Nur vor dem Hintergrund der bilateralen Gespräche zwischen Moskau und Washington über die Möglichkeit eines gemeinsamen Kurses in der Syrienpolitik ist die Umbenennung von Al Nusra in Dschabat Fatah Scham zu begreifen. Al Golanis Kampftruppe will von der Feindesliste der Russen und Amerikaner herunterkommen, um weiterhin ihr Ziel der Errichtung eines sunnitischen Gottesstaats verfolgen zu können. Bereits im Mai hatte Al Zawahiri selbst in einer eigenen Botschaft die Trennung Al Nusras von Al Kaida vorgeschlagen, wenn es der islamistischen Sache in Syrien dient. Wie sehr es sich hier bei der Verwandlung von Al Nusra in Dschabat Fatah Scham um eine Mogelpackung handelt, geht aus einem Artikel hervor, der am 25. Juli bei der Onlinezeitung Middle East Eye erschienen ist. Hier das wichtigste Zitat:

Mohamed Okda, ein Syrien-Experte, der in Verhandlungen mit syrischen Gruppen involviert gewesen ist, erklärte gegenüber MEE, daß das Geld weiterfließen würde, denn der größte Teil der Finanzierung der Gruppe käme von privaten Spendern am Persischen Golf, die nicht von der syrischen Sache ablassen würden, wo doch Al Nusra kaum ihrem ideologischen Erbe abschwören werde.

"Al Nusra macht dies, um die übrigen Rebellengruppen wie Ahrar Al Scham und andere in die Ecke zu drängen und sie dazu zu zwingen, sich der neuen Scham-Front, die Al Nusra ausrufen wird, anzuschließen", sagte Okda gegenüber MEE.
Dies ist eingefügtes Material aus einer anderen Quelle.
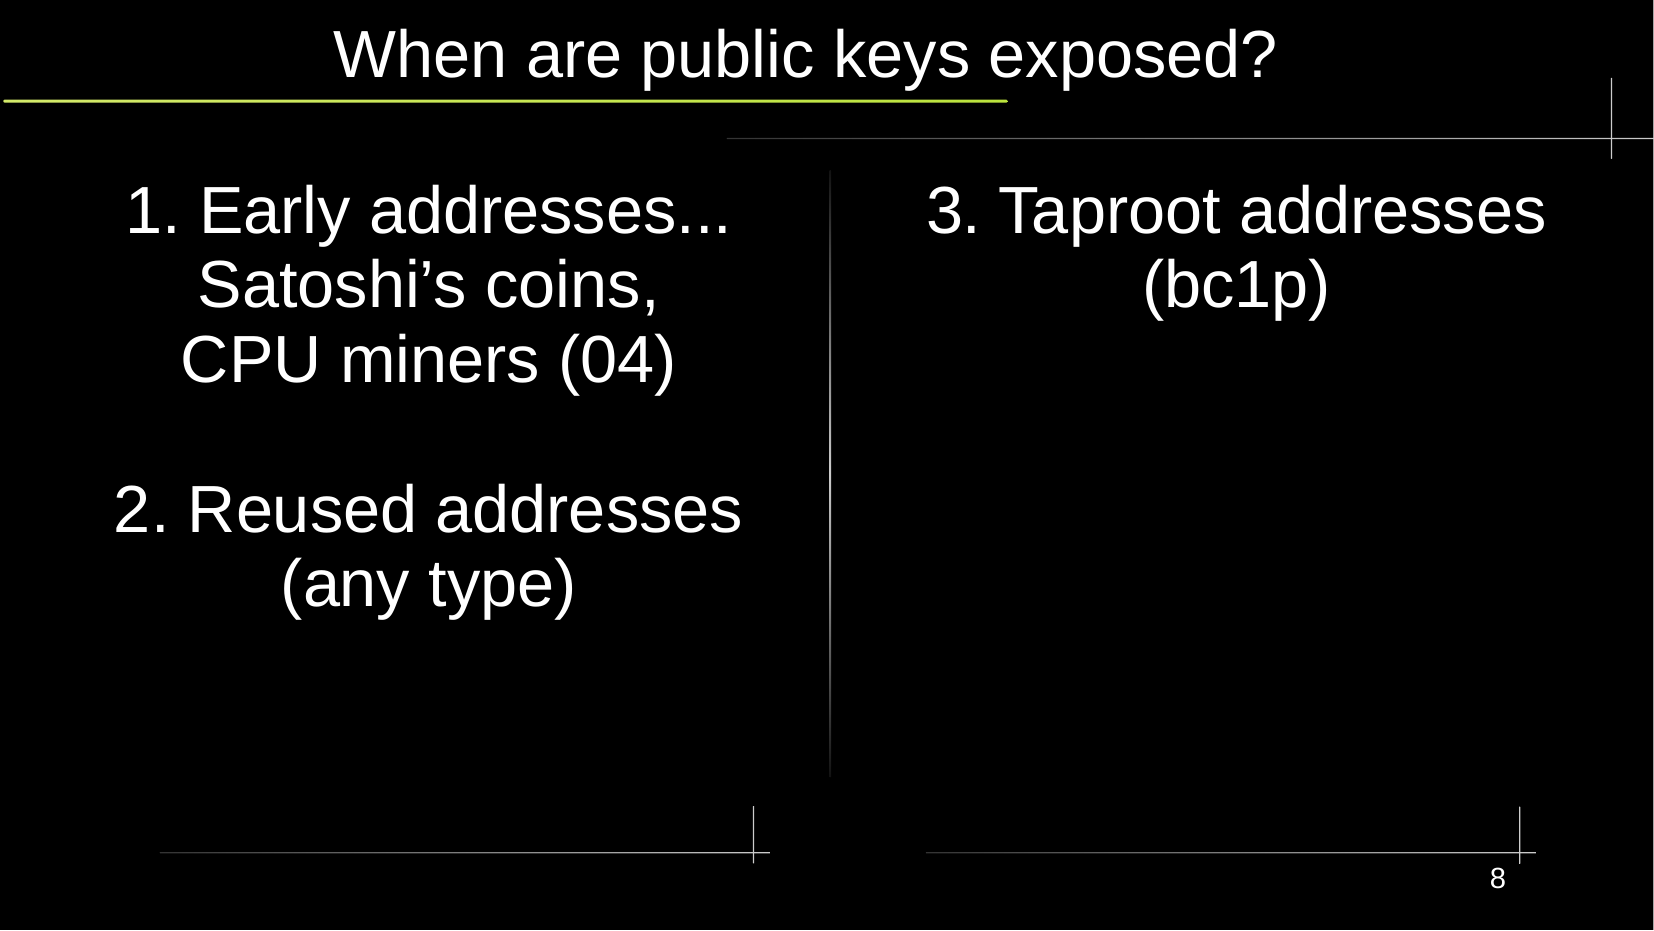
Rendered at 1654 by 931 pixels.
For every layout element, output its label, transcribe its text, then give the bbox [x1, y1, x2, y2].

subtitle When are public keys exposed? [23, 11, 1589, 96]
text_box 1. Early addresses... Satoshi’s coins, CPU miners (04) 2. Reused addresses (any type) [25, 107, 832, 911]
text_box 3. Taproot addresses (bc1p) [832, 107, 1641, 911]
"Sie mögen die Verbindungen zu Al Kaida als Organisation kappen, aber sie kehren der Ideologie von Al Kaida nicht den Rücken. Das sind überzeugte Anhänger der Al-Kaida-Ideologie, die fest an die Notwendigkeit, den Westen anzugreifen, glauben. Sie erweisen Bin Laden den höchsten Respekt. Also ist die Trennung nicht ideologisch, sondern organisatorisch", sagte er und fügte hinzu, daß er sowohl ausländische als auch arabische Al-Nusra-Kämpfer kenne.